2.1. Data Collection

PlantCLEF dataset focuses on 1,000 different herb, tree and fern species centered in France and neighboring countries. It contains 113,205 pictures belonging to 1,000 species. PlantCLEF dataset has information about the plants at different hierarchical levels (family, genus, or species). iNaturalist dataset contains around 1 million images for 4,271 plant species. Figure 1 illustrates the distribution of the RHS dataset for 113 genera and 53 species. Figure 2 and Figure 3 illustrate the distribution of PlantCLEF and iNaturalist images used for classifying plants at genus and species level respectively.

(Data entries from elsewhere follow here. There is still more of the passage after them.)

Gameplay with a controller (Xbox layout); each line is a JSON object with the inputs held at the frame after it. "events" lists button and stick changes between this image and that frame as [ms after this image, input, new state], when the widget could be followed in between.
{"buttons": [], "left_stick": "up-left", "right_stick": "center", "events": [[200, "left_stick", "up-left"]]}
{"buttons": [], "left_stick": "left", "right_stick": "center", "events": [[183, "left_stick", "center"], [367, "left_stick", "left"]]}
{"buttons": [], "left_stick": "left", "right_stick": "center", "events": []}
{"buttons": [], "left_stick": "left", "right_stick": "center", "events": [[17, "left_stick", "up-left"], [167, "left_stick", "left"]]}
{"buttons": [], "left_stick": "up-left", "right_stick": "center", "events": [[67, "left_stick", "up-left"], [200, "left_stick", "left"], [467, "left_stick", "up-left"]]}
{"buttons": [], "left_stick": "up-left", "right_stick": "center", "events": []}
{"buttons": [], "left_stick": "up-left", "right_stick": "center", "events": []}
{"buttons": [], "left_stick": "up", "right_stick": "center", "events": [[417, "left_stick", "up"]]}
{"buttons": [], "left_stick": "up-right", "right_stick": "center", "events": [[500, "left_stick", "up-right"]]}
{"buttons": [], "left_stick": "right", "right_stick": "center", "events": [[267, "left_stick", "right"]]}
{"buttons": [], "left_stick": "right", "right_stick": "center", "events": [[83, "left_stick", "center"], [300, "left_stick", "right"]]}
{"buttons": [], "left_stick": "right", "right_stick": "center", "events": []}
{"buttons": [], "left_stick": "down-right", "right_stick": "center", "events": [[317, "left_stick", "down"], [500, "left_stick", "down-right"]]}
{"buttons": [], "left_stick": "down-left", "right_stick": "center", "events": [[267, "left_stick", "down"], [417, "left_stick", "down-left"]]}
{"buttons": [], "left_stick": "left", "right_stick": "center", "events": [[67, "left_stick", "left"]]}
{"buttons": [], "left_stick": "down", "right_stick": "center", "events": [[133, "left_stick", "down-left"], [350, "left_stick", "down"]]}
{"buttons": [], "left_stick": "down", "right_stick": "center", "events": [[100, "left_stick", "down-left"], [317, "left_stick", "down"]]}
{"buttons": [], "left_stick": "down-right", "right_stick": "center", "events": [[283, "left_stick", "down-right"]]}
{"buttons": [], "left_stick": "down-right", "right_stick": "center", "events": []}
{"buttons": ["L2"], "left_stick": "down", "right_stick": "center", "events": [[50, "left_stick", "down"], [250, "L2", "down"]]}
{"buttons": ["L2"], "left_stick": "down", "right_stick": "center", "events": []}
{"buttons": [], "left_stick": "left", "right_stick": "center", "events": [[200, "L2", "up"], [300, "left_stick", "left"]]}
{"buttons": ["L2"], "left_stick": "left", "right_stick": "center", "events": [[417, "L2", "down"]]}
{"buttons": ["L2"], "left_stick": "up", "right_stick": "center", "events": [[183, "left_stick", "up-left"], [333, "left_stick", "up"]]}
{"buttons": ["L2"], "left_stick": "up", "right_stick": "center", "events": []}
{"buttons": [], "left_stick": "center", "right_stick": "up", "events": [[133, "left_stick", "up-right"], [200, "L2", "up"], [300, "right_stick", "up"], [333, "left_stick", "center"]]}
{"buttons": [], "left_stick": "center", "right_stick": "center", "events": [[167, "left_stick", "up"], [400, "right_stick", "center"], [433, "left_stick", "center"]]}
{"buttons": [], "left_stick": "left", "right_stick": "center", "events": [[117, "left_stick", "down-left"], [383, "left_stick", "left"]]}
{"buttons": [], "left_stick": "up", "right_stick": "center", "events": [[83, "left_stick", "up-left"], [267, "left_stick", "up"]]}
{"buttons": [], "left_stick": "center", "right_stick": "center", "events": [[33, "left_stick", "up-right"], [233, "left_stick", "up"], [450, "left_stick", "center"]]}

After combining the three datasets, we selected 113 genera and 53 species representing 88K images and 16K images, respectively. Figure 4 illustrates the distribution of genera and species of the combined dataset. The datasets were highly imbalanced, with some species containing a far greater number of images than others.

2.2. Image pre-processing

As a data preprocessing method, Image augmentation plays an important role in improving the model performance for deep learning-based networks. We used a variety of augmentation techniques in combination with each other to add more information and increase the dataset diversity. Several augmentation techniques, such as Resizing, Color jitter, Gaussian blur, greyscale, Random perspective, Random Rotation, Random Cropping, Sharpness and Grey Scale as shown in Figure 5, are used in combination. Images are resized to 384x384 pixels, and the center is cropped to 224x224 pixels after doing empirical testing with various combination of pixel values. Several combinations of different augmentation methods are tried with various hyperparameter values, and then the best values are chosen by empirical testing to improve the model performance. Augmentation methods help in adding more diversity to the dataset. Image Augmentation also helped in handling class imbalance where there are a smaller number of images.
A CNN-based model was implemented for classifying near or far-captured images labelled manually which helps in seeing the distribution of near and far-captured images for each class. The model was trained on a subset of the PlantCLEF dataset containing approximately 12,000 images. Images of plants were classified as either near-captured or far-captured images. The images were normalized to make the computation efficient. To improve the model performance, we implemented a transfer learning-based pre-trained VGG16 model for classifying near or far-captured images.
Figure 6 illustrates the near/far image distribution for the proposed dataset consisting of 113 genera after combining the RHS, PlantCLEF and iNaturalist datasets. Near/Far image distribution for 53 species after combining all three datasets is illustrated in Figure 7.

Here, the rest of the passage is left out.